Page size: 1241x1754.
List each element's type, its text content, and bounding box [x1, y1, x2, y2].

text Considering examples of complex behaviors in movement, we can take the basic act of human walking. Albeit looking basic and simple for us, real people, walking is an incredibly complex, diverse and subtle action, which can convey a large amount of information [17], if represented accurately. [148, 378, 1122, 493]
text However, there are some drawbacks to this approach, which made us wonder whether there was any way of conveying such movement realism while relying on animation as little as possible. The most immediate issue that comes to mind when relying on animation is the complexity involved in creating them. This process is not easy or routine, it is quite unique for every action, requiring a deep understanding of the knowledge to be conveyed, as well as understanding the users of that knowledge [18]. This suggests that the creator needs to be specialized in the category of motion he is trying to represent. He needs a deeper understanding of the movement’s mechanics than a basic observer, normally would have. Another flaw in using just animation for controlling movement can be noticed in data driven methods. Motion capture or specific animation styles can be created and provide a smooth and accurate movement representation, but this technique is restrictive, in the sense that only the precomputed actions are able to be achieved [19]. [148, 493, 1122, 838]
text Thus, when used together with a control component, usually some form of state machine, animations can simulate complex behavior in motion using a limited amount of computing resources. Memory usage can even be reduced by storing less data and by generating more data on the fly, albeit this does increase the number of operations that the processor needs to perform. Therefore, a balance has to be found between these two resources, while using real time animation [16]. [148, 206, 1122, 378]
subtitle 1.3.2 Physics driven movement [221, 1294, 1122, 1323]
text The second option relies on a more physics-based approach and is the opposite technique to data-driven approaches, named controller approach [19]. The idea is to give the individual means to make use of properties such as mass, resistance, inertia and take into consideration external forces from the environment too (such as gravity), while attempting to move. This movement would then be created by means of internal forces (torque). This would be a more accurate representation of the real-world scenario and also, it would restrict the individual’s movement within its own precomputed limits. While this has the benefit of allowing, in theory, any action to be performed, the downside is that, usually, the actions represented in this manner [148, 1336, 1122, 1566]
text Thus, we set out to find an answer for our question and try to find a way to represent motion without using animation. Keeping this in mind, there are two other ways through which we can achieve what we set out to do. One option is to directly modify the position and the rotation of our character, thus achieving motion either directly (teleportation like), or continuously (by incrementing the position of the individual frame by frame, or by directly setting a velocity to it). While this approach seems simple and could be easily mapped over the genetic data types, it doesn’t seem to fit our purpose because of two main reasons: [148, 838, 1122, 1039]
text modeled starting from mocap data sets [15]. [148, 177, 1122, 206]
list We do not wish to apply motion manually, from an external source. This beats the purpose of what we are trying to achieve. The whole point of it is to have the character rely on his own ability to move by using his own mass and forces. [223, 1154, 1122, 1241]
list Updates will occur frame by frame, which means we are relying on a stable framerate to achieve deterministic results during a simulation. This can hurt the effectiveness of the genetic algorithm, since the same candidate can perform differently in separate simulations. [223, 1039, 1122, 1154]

WHAT IS ASKED ->
Show each line of the entries above that contains the word "Thus".

FINAL RESULT ->
text Thus, when used together with a control component, usually some form of state machine, animations can simulate complex behavior in motion using a limited amount of computing resources. Memory usage can even be reduced by storing less data and by generating more data on the fly, albeit this does increase the number of operations that the processor needs to perform. Therefore, a balance has to be found between these two resources, while using real time animation [16]. [148, 206, 1122, 378]
text Thus, we set out to find an answer for our question and try to find a way to represent motion without using animation. Keeping this in mind, there are two other ways through which we can achieve what we set out to do. One option is to directly modify the position and the rotation of our character, thus achieving motion either directly (teleportation like), or continuously (by incrementing the position of the individual frame by frame, or by directly setting a velocity to it). While this approach seems simple and could be easily mapped over the genetic data types, it doesn’t seem to fit our purpose because of two main reasons: [148, 838, 1122, 1039]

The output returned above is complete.